The animal rights group People for the Ethical Treatment of Animals (Peta) has urged Pope Leo XIV to denounce bullfighting during his visit to Spain, where each year thousands of bulls are tortured and killed, often on saints’ feast days.
“We pray that you will find it in your heart to follow Pope Francis’ compassionate legacy by doing what he surely would have done had he had more time on Earth, and cut the Catholic Church’s sacrilegious ties to the torture killing of bulls for entertainment,” said Ingrid Newkirk, Peta’s founder.
Two anti-bullfighting protesters wearing T-shirts wearing “bullfighting is a sin” at the Vatican were taken away on 3 June after interrupting Pope Leo’s popemobile before an audience.
“Thousands of bulls are mercilessly tortured and killed each year during Catholic celebrations,” Peta’s campaign said. “Rather than upholding Christ’s teachings of love and mercy, the Catholic Church is actively supporting these sadistic spectacles.

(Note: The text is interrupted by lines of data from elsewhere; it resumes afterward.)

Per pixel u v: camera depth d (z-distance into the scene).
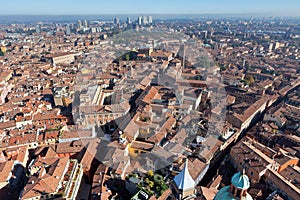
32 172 97.06
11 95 191.50
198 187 84.94
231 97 176.75
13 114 153.75
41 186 84.38
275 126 141.25
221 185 94.69
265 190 92.25
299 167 107.62
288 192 86.75
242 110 157.12
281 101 192.75
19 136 126.69
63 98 171.62
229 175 104.00
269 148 113.81
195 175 91.06
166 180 90.19
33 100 177.00
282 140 124.50
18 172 104.12
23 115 150.62
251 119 151.25
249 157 104.19
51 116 150.00
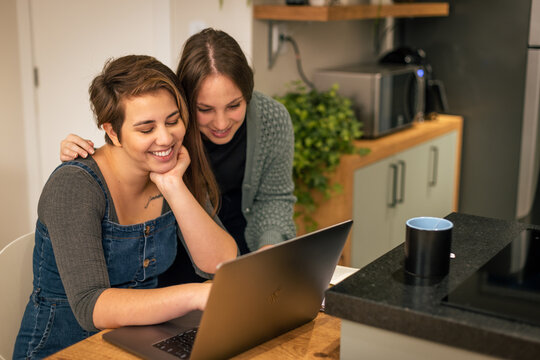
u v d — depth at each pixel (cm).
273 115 199
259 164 200
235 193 208
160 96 141
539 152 369
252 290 117
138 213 159
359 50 386
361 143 326
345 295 111
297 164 288
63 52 328
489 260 127
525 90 362
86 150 151
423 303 107
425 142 356
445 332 102
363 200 315
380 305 107
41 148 341
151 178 155
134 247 157
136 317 132
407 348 108
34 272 156
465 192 400
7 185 331
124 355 124
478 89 381
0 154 325
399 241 356
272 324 127
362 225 318
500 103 376
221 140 178
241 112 173
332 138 298
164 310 131
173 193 154
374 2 339
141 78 139
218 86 164
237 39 302
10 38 320
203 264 160
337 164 297
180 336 130
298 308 132
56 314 152
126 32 316
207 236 158
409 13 342
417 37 395
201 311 143
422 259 118
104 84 141
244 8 298
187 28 309
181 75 168
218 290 110
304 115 298
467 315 103
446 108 378
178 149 151
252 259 112
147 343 127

“As numerous countries are wisely banning this sick form of ‘entertainment’, the Catholic Church must immediately cut its shameful ties with bullfighting.”
Several Spanish Catholic priests subsequently released a video defending bullfighting, comparing it to the sacrifice of Christ, despite the Catechism of the Catholic Church forbidding cruelty to animals.
Pope Pius V condemned bullfighting as “cruel and base spectacles of the devil and not of man” in the 16th century.
The bloodsport subjects the bulls to long, painful deaths: they are repeatedly stabbed with barbed harpoons, before a sword is driven into their lungs and a dagger is used to sever their spinal cord; in some cases, the bull is left paralysed, and sometimes its ears are cut off.
Pope Leo’s procession through Monaco in March was also disrupted by Peta supporters, who threw themselves in front of the popemobile.
The protestors knelt in front of the Pope’s vehicle holding signs saying “Pope Leo: Help End Bullfighting”, until the police arrested them.
In February, Pope Leo was presented with a bullfighter’s cape at the end of his open-air weekly general audience in St Peter’s Square.
Pope Leo is also to visit France in September, where about a thousand bulls are killed in bullfights every year, and in some areas saints’ patronal festivals are celebrated with other traditional sports involving bulls being terrorised before an audience.